For years, I’ve been advising truck operators to summerize their trucks by paying attention to the engine, chassis and running gear. But I never wrote about the inside of the cab. Allow me to right that wrong.

Winter takes a toll on the inside of the cab. Extreme cold embrittles plastic and elastomer parts, making them more subject to shock damage. This is not a condition with newer trucks made with more stable polymers. Older plastics are more likely to have plasticizers — chemicals that keep plastics pliable — evaporate, primarily in summer when interiors heat to more than 135 degrees. The film that forms on the inside of the windshield is the result of plasticizers depositing on the glass. They, of course, should be cleaned when they affect vision.

The plasticizers also need to be replaced, which is part of what conditioners like 3M Leather and Vinyl Cleaner, Autoglym Vinyl and Rubber Cleaner or Armor All do. As you wipe them on, conditioners are absorbed into the polymer, softening them and preventing further deterioration. The conditioners also provide a barrier to ultraviolet light, another enemy of the plastics.
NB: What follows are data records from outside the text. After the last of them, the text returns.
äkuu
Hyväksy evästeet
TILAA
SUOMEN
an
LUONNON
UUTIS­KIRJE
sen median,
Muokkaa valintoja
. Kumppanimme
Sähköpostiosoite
cleaner2Vinyl seats can be conditioned, too. Wipe off any residue from the seat surfaces, and give them time to absorb the conditioner. If your seats are leather, use conditioners like Zymol, Mother’s, Lexol and others to replenish the oils that keep the leather from drying out and cracking.

Examine all weather-stripping around doors and windows twice a year, when winterizing and summerizing. You’ll stay more comfortable and your heater or air conditioner will have to work less if heat does not escape in winter or enter the cab in summer.

Heating (yes, even in summer), air conditioning, defrosting and demisting the inside of the windshield are necessary functions, dependent on air flow over heat exchangers in the cab. If they are corroded, damaged or clogged by debris, heat exchangers will not operate efficiently. Over the winter, we drag small pieces of leaves and twigs, paper, mud and dirt into the cab. Some of it gets kicked around and winds up in the heater/air conditioner ducts. If they are damp, mud and debris cake on them. Eventually, air flow over the heat exchangers is reduced. Debris can even bend the fins, permanently reducing air flow.

The best way to remove this debris is in the opposite direction from which it entered. A good, strong shop vacuum cleaner that can handle dirt and mud, either wet or dry, is the best tool. If there is baked-on dirt, spray water on the exchanger and let it soak in. Brush it out using a soft toothbrush and vacuum out the residue. After cleaning, turn the heater, then the air conditioner on with the fan on high. Check for function (hot or cold air) and air flow. Then run the fan on low and make sure there is still adequate air flow. If not, inspect the fan. It may be binding and in need of replacement. Sometimes it has enough power to move air at high speed, but it may bind up with less power available.

Finally, check the floor. Lift the carpet or floor mat and check the condition of the surface and corners. Pay attention to junctions with other components, such as seat mountings. We bring salt and snow removal chemicals into the cab on our shoes. These are the same corrosive chemicals that attack the outside of our trucks. As the snow and slush melts, it seeps into the carpet and flows under floor mats. It corrodes unprotected areas. If you find corrosion, remove it with emery cloth, then prime and paint. If there are any structural problems, repair them.

Your dwelling needs regular upkeep. So does your home away from home. Take care of it, and it will give you many years of excellent service.